A partir daí, o medicamento passará por uma avaliação técnica e uma defesa pública, em que representantes da indústria, membros do governo e membros de sociedade médica avaliam o valor do medicamento para a saúde pública. Uma consulta pública também é realizada, até que se decida pela incorporação ou não do medicamento no SUS.
Foram realizados estudos pivotais, sobre segurança e eficácia do medicamento, em diversos países. No continente africano, os testes foram realizados em mulheres cisgênero, grupo com maior incidência de contaminação pelo vírus do HIV na região.
Já em países como Brasil, Estados Unidos, França e Inglaterra, os testes foram realizados em homens cis e mulheres transexuais, grupos com maior prevalência da doença nessas regiões.
“O Brasil foi o país que mais incluiu pessoas no estudo. Isso garante que desde a largada tenhamos profissionais com anos de experiência com o cabotegravir, não só médicos, mas enfermeiros e farmacêuticos também”, afirma Zajdenverg.
De acordo com ele, o principal efeito colateral do medicamento relatado em estudos foi a dor muscular em decorrência da injeção. “Uma ou outra pessoa pode ter um pouco de enjoo, às vezes diarreia, nenhuma medicação é 100% inócua. Mas essa medicação se mostrou com um padrão de segurança muito alto, com um número pequeno de efeitos colaterais ao redor do mundo”, afirma o médico.
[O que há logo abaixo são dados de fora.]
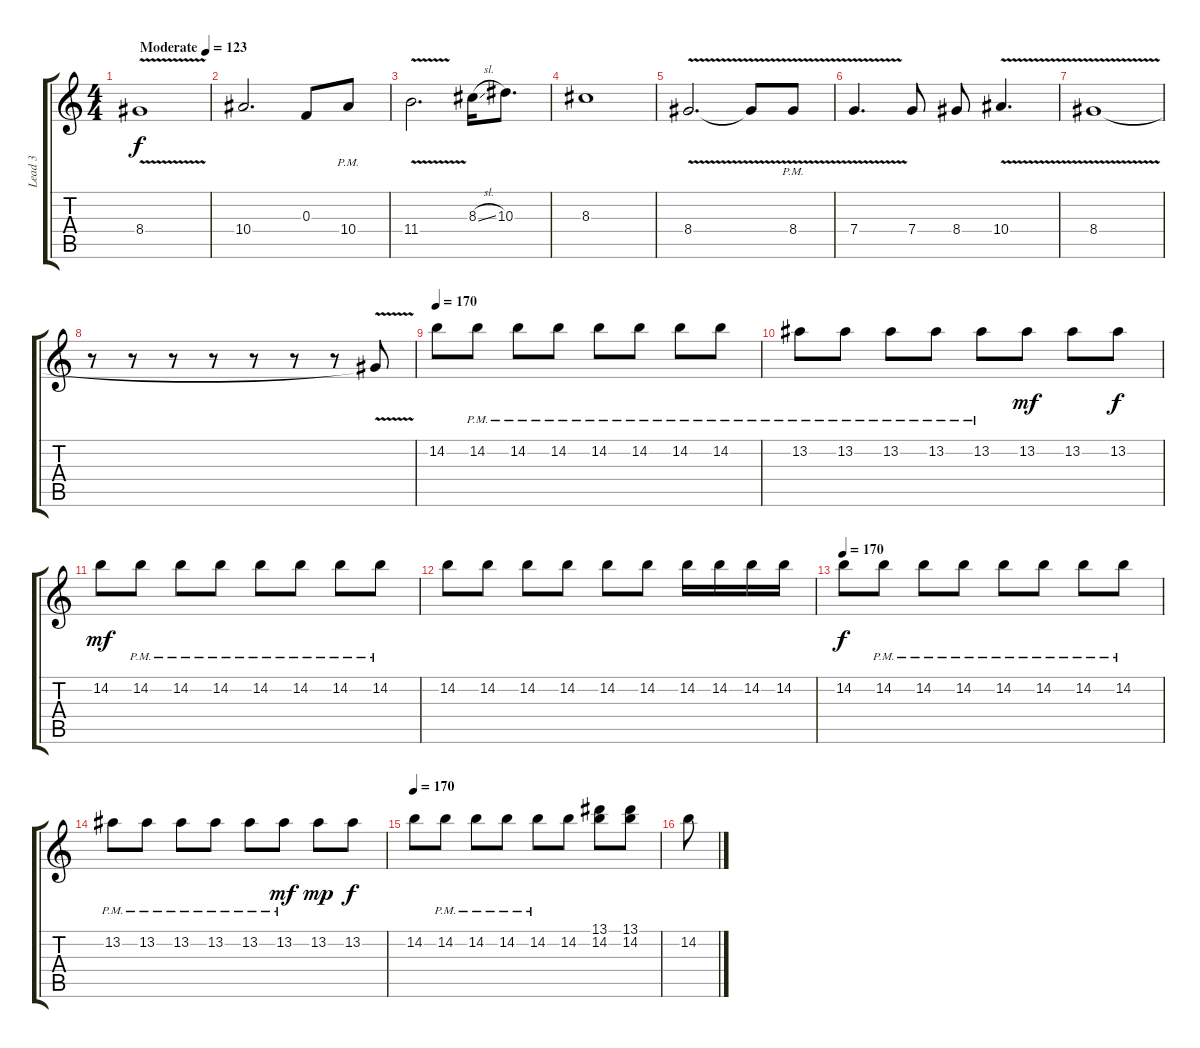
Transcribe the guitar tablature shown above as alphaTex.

\track ("Lead 3" "Lead 3") {instrument distortionguitar}
\staff {score tabs}
\tuning (D4 A3 F3 C3 G2 D2) {hide}
\ts (4 4)
\tempo (123 "Moderate")
\clef g2
\ks c
8.4{v}.1{dy f instrument distortionguitar} |
10.4.2{d} 0.3.8 10.4{pm}.8 |
11.4{v}.2{d} 8.3{sl}.16 10.3.8{d} |
8.3.1 |
8.4{v}.2{d} 8.4{t}.8 8.4{v pm}.8 |
7.4{v}.4{d} 7.4.8 8.4.8 10.4{v}.4{d} |
8.4{v}.1 |
r.8 r.8 r.8 r.8 r.8 r.8 r.8 8.4{t}.8 |
\tempo 170
14.2.8 14.2{pm}.8 14.2{pm}.8 14.2{pm}.8 14.2{pm}.8 14.2{pm}.8 14.2{pm}.8 14.2{pm}.8 |
13.2{pm}.8 13.2{pm}.8 13.2{pm}.8 13.2{pm}.8 13.2{pm}.8 13.2.8{dy mf} 13.2.8 13.2.8{dy f} |
14.2.8{dy mf} 14.2{pm}.8 14.2{pm}.8 14.2{pm}.8 14.2{pm}.8 14.2{pm}.8 14.2{pm}.8 14.2{pm}.8 |
14.2.8 14.2.8 14.2.8 14.2.8 14.2.8 14.2.8 14.2.16 14.2.16 14.2.16 14.2.16 |
\tempo 170
14.2.8{dy f} 14.2{pm}.8 14.2{pm}.8 14.2{pm}.8 14.2{pm}.8 14.2{pm}.8 14.2{pm}.8 14.2{pm}.8 |
13.2{pm}.8 13.2{pm}.8 13.2{pm}.8 13.2{pm}.8 13.2{pm}.8 13.2{pm}.8{dy mf} 13.2.8{dy mp} 13.2.8{dy f} |
\tempo 170
14.2.8 14.2{pm}.8 14.2{pm}.8 14.2{pm}.8 14.2{pm}.8 14.2.8 (13.1 14.2).8 (13.1 14.2).8 |
14.2.8
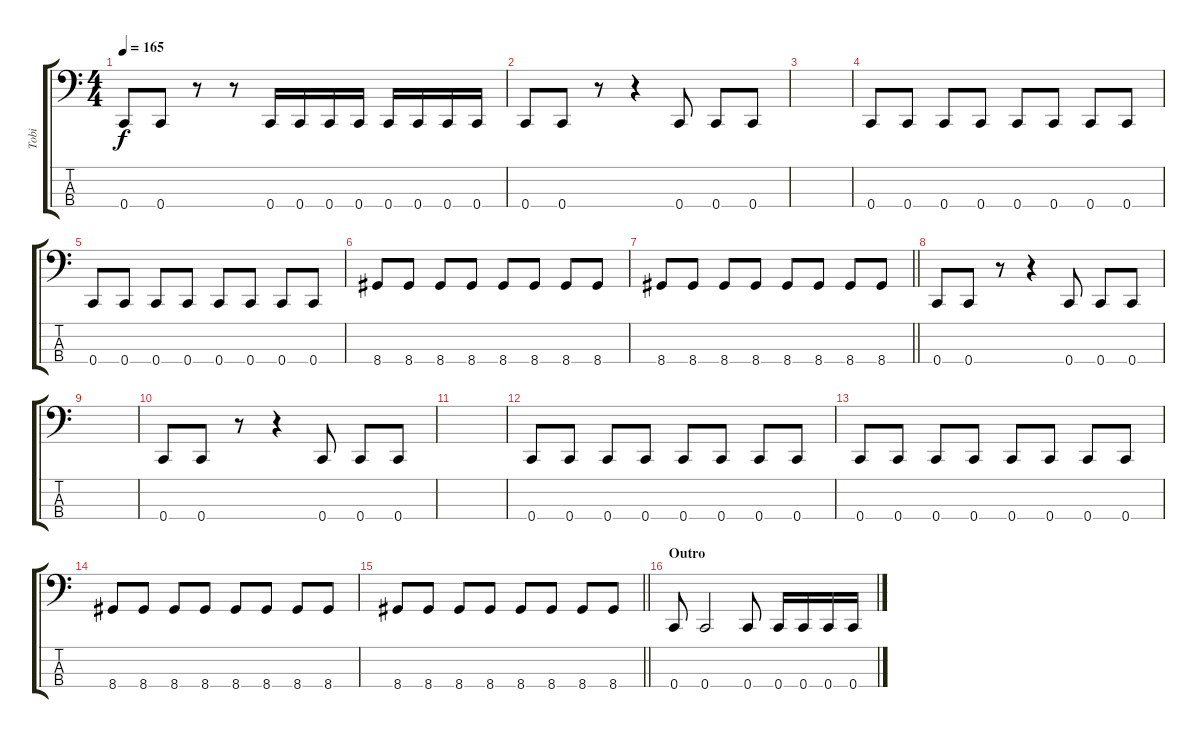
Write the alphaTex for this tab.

\track ("Tobi" "Tobi") {instrument electricbasspick}
\staff {score tabs}
\tuning (F2 C2 G1 C1) {hide}
\ts (4 4)
\tempo 165
\clef f4
\ks c
0.4.8{dy f} 0.4.8 r.8 r.8 0.4.16 0.4.16 0.4.16 0.4.16 0.4.16 0.4.16 0.4.16 0.4.16 |
0.4.8 0.4.8 r.8 r.4 0.4.8 0.4.8 0.4.8 |
|
0.4.8 0.4.8 0.4.8 0.4.8 0.4.8 0.4.8 0.4.8 0.4.8 |
0.4.8 0.4.8 0.4.8 0.4.8 0.4.8 0.4.8 0.4.8 0.4.8 |
8.4.8 8.4.8 8.4.8 8.4.8 8.4.8 8.4.8 8.4.8 8.4.8 |
\barLineRight lightlight
8.4.8 8.4.8 8.4.8 8.4.8 8.4.8 8.4.8 8.4.8 8.4.8 |
0.4.8 0.4.8 r.8 r.4 0.4.8 0.4.8 0.4.8 |
|
0.4.8 0.4.8 r.8 r.4 0.4.8 0.4.8 0.4.8 |
|
0.4.8 0.4.8 0.4.8 0.4.8 0.4.8 0.4.8 0.4.8 0.4.8 |
0.4.8 0.4.8 0.4.8 0.4.8 0.4.8 0.4.8 0.4.8 0.4.8 |
8.4.8 8.4.8 8.4.8 8.4.8 8.4.8 8.4.8 8.4.8 8.4.8 |
\barLineRight lightlight
8.4.8 8.4.8 8.4.8 8.4.8 8.4.8 8.4.8 8.4.8 8.4.8 |
\section ("" "Outro")
0.4.8 0.4.2 0.4.8 0.4.16 0.4.16 0.4.16 0.4.16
Outro medicamento de prevenção ao vírus do HIV injetável é o lenacapavir. Um estudo da farmacêutica Gilead Sciences, publicado em maio avaliou a segurança e duração do medicamento de ação prolongada. Com um princípio ativo diferente do cabotegravir, o medicamento tem um custo mais elevado, com duas doses podendo chegar US$ 44 mil, e ainda não foi registrado pela Anvisa.